May 9th 1918

Lieut. Hunter Herbertson (KRRC)

Having been on the missing list since May 1917, Hunter’s death has finally been confirmed –  after a very trying period of uncertainty for family and friends.

On the night of May 16th 1917 Hunter had gone out on a patrol with two others near Cherisy (at the southern end of the Arras battlefield). None of them returned.

It was nearly a year ago that, on May 20th1917, his grandfather received a telegram stating that Hunter was missing, but noting that “this does not necessarily mean that he is either wounded or killed.”

Having heard nothing further, Mr Herbertson wrote on July 12th for news. Three days later a reply informed him that Hunter was on the list of missing officers sent to the Netherland Legation for circulation throughout German POW camps and hospitals.
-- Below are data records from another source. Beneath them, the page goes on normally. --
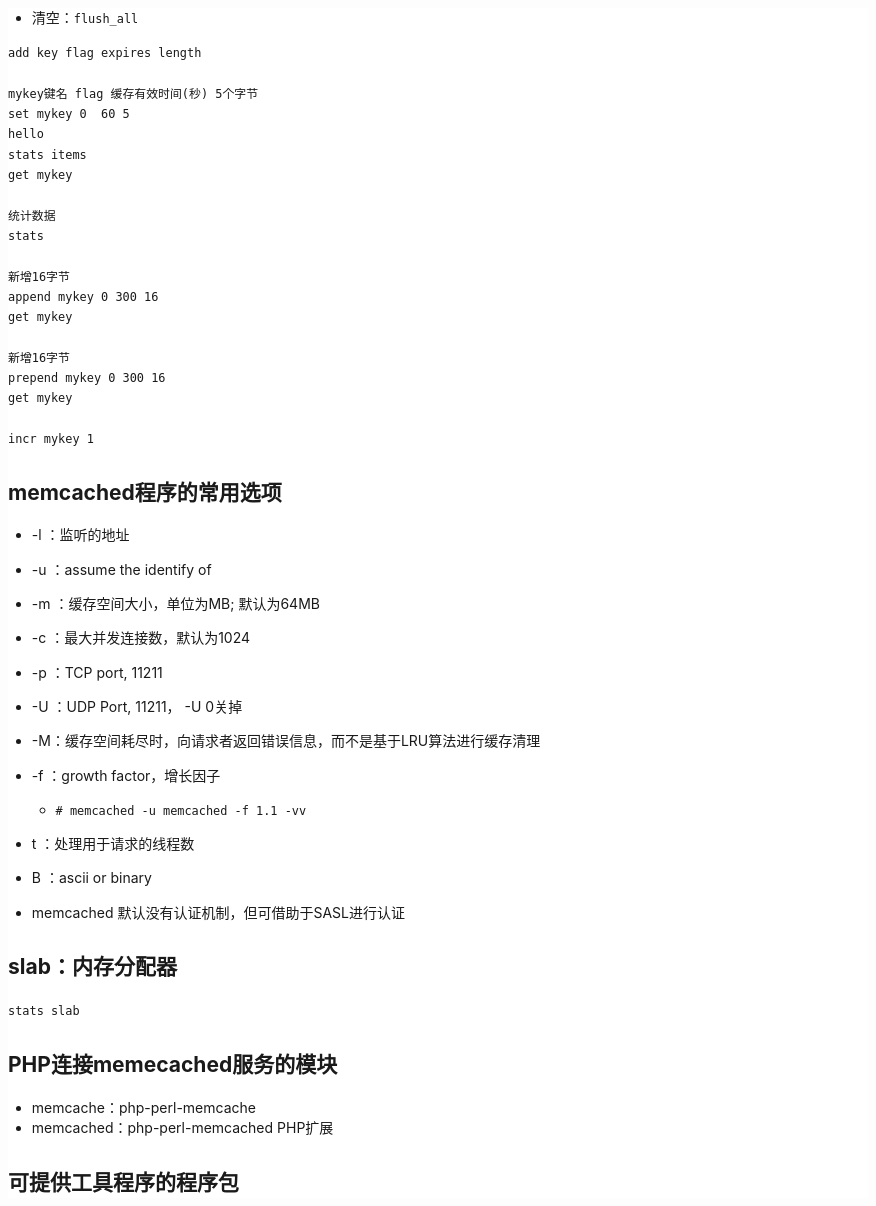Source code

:   - 清空：`flush_all`

```
add key flag expires length

mykey键名 flag 缓存有效时间(秒) 5个字节
set mykey 0  60 5
hello
stats items
get mykey

统计数据
stats

新增16字节
append mykey 0 300 16
get mykey

新增16字节
prepend mykey 0 300 16
get mykey

incr mykey 1
```

## memcached程序的常用选项

- -l ：监听的地址
- -u ：assume the identify of 
- -m ：缓存空间大小，单位为MB; 默认为64MB
- -c ：最大并发连接数，默认为1024
- -p ：TCP port, 11211
- -U ：UDP Port, 11211， -U 0关掉
- -M：缓存空间耗尽时，向请求者返回错误信息，而不是基于LRU算法进行缓存清理
- -f ：growth factor，增长因子
  - `# memcached -u memcached -f 1.1 -vv`
- t ：处理用于请求的线程数
- B ：ascii or binary

- memcached 默认没有认证机制，但可借助于SASL进行认证

## slab：内存分配器

`stats slab`

## PHP连接memecached服务的模块

- memcache：php-perl-memcache
- memcached：php-perl-memcached PHP扩展

## 可提供工具程序的程序包
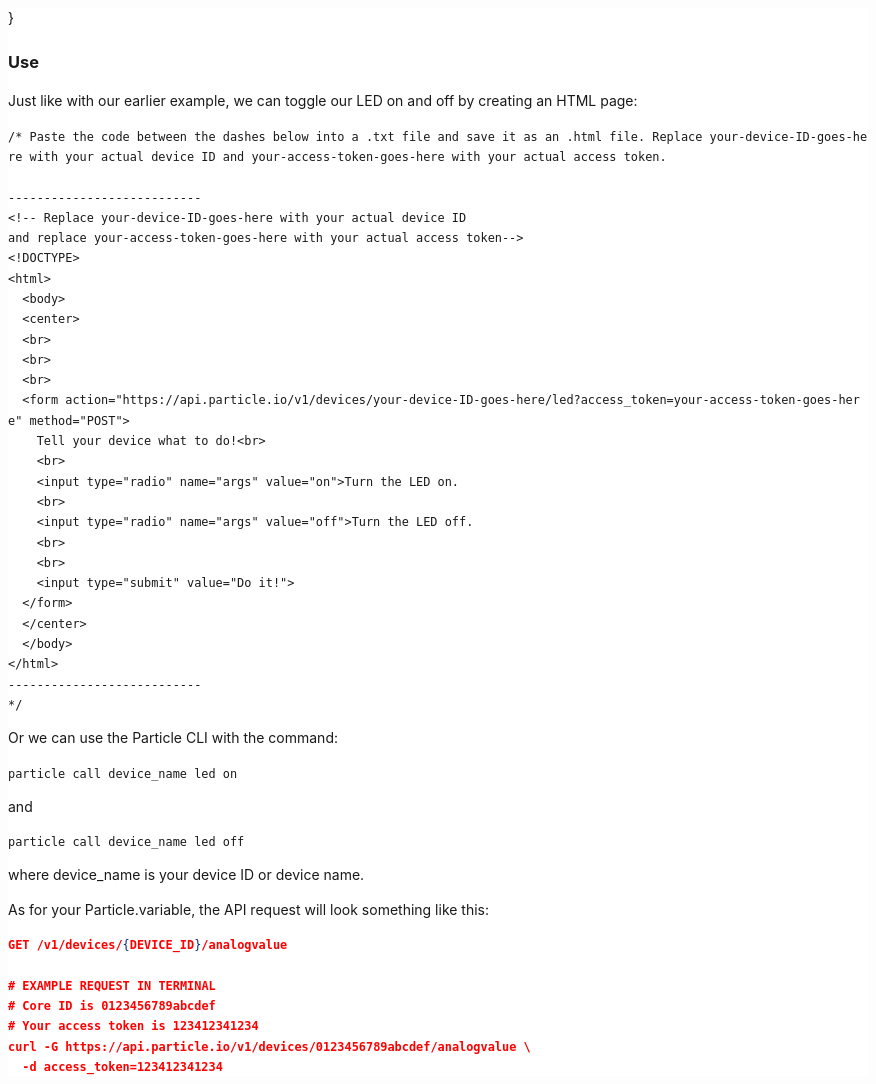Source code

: }

</code></pre>

### Use

Just like with our earlier example, we can toggle our LED on and off by creating an HTML page:

```
/* Paste the code between the dashes below into a .txt file and save it as an .html file. Replace your-device-ID-goes-here with your actual device ID and your-access-token-goes-here with your actual access token.

---------------------------
<!-- Replace your-device-ID-goes-here with your actual device ID
and replace your-access-token-goes-here with your actual access token-->
<!DOCTYPE>
<html>
  <body>
  <center>
  <br>
  <br>
  <br>
  <form action="https://api.particle.io/v1/devices/your-device-ID-goes-here/led?access_token=your-access-token-goes-here" method="POST">
    Tell your device what to do!<br>
    <br>
    <input type="radio" name="args" value="on">Turn the LED on.
    <br>
    <input type="radio" name="args" value="off">Turn the LED off.
    <br>
    <br>
    <input type="submit" value="Do it!">
  </form>
  </center>
  </body>
</html>
---------------------------
*/
```

Or we can use the Particle CLI with the command:

`particle call device_name led on`

and

`particle call device_name led off`

where device_name is your device ID or device name.


As for your Particle.variable, the API request will look something like this:

```json
GET /v1/devices/{DEVICE_ID}/analogvalue

# EXAMPLE REQUEST IN TERMINAL
# Core ID is 0123456789abcdef
# Your access token is 123412341234
curl -G https://api.particle.io/v1/devices/0123456789abcdef/analogvalue \
  -d access_token=123412341234
```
There followed a further period of waiting. Then the Red Cross forwarded (on January 29th1918) a statement from a POW, Rifleman Woods, saying that Hunter had been “Killed, on patrol duty, near Reincourt.”  The Red Cross added that “this statement is unofficial and cannot in any way be considered as an absolute certainty.”

Finally, on April 12th 1918, the War Office wrote to Hunter’s grandfather to say that they had come to the conclusion that Hunter had been killed, and agreed to add his name to the official casualty lists. This duly appeared in the newspaper yesterday:

With this letter was Rifleman Woods’ full statement:

“Whilst on patrol Lieut. Herbertson attempted to return, but was caught in the barbed wire entanglement where he was killed. I was accompanying this officer. I am quite positive that this officer was killed.”

The strange thing is that this statement is dated August 30th 1917, so either the authorities had overlooked this information, or it had taken seven and a half months to reach them. Either way, an agony of waiting for the family.

The ‘Oxford Magazine’, in their tribute to Hunter, has described him as “a quiet, studious, rather reserved man, though kindly and high-minded, he was the last person one would have expected to make the keen and effective soldier he did…”

We have vivid recollections of his complete indifference to the chance of punishment, his aptitude for getting into and out of scrapes, his quick brain and obvious gift of commanding a following, and we have not been at all surprised at his successful career as a soldier.

It was what we would have expected.

 

One thought on “May 9th 1918

  1. Jane says:

    That’s such a powerful example of how the confusion of war adds to the trauma. Not knowing what happened to Hunter must have been agony.